Stored data entries
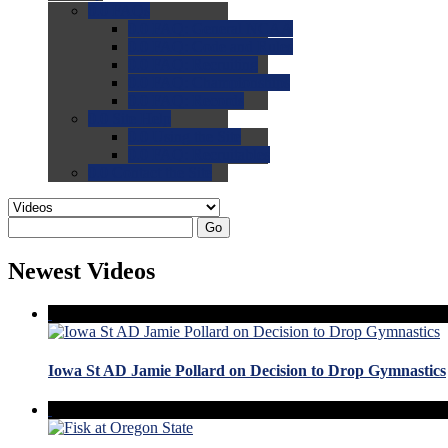
0.0
FAQs
0.0
FAQ: General NCAA
0.0
FAQ: Code and Rules
0.0
FAQ: Recruiting
0.0
FAQ: Championships
0.0
FAQ: Records
0.0
Site Help
0.0
Using the Site
0.0
FAQ: Recruitables
0.0
Contact the Site
Go
Newest Videos
Iowa St AD Jamie Pollard on Decision to Drop Gymnastics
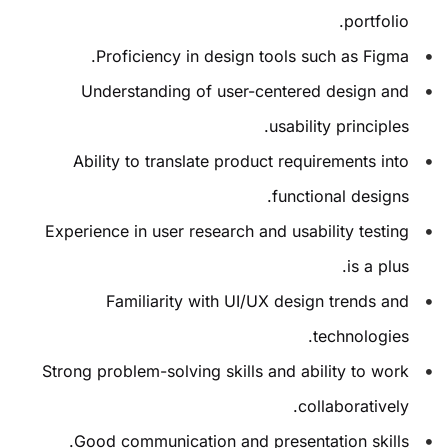
portfolio.
Proficiency in design tools such as Figma.
Understanding of user-centered design and
usability principles.
Ability to translate product requirements into
functional designs.
Experience in user research and usability testing
is a plus.
Familiarity with UI/UX design trends and
technologies.
Strong problem-solving skills and ability to work
collaboratively.
Good communication and presentation skills.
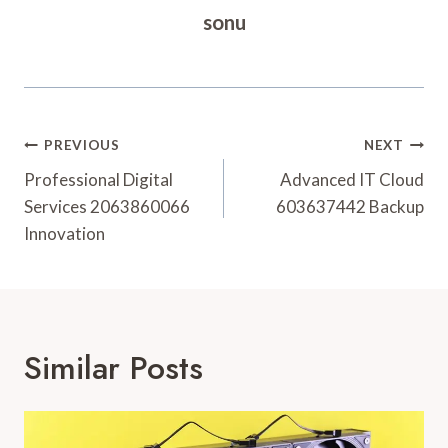
sonu
Post
PREVIOUS
NEXT
Navigation
Professional Digital
Advanced IT Cloud
Services 2063860066
603637442 Backup
Innovation
Similar Posts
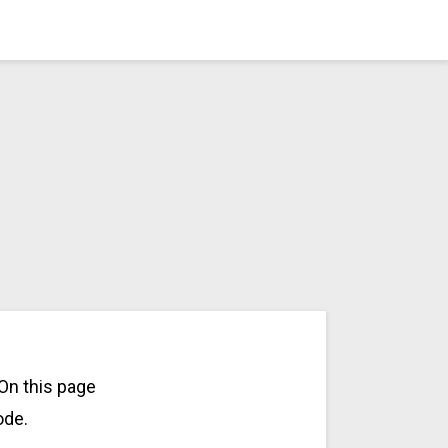
On this page
ode.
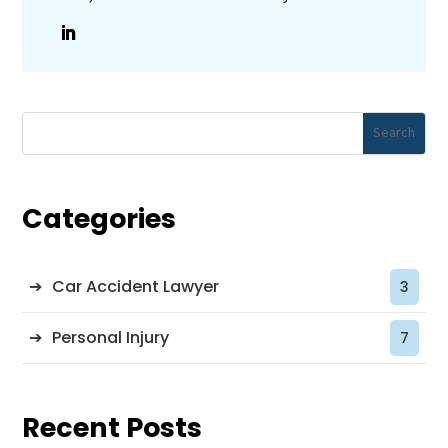
Categories
Car Accident Lawyer
3
Personal Injury
7
Recent Posts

Work instructions
Express each line of the listing above as a JSON list of strings, one string per line, with blank lines omitted. Do not include the picture markers in the answer.

Reply
[
  "0.0",
  "FAQs",
  "0.0",
  "FAQ: General NCAA",
  "0.0",
  "FAQ: Code and Rules",
  "0.0",
  "FAQ: Recruiting",
  "0.0",
  "FAQ: Championships",
  "0.0",
  "FAQ: Records",
  "0.0",
  "Site Help",
  "0.0",
  "Using the Site",
  "0.0",
  "FAQ: Recruitables",
  "0.0",
  "Contact the Site",
  "Go",
  "Newest Videos",
  "Iowa St AD Jamie Pollard on Decision to Drop Gymnastics",
  "portfolio.",
  "Proficiency in design tools such as Figma.",
  "Understanding of user-centered design and",
  "usability principles.",
  "Ability to translate product requirements into",
  "functional designs.",
  "Experience in user research and usability testing",
  "is a plus.",
  "Familiarity with UI/UX design trends and",
  "technologies.",
  "Strong problem-solving skills and ability to work",
  "collaboratively.",
  "Good communication and presentation skills.",
  "sonu",
  "Post",
  "PREVIOUS",
  "NEXT",
  "Navigation",
  "Professional Digital",
  "Advanced IT Cloud",
  "Services 2063860066",
  "603637442 Backup",
  "Innovation",
  "Similar Posts",
  "On this page",
  "ode.",
  "Categories",
  "Car Accident Lawyer",
  "3",
  "Personal Injury",
  "7",
  "Recent Posts"
]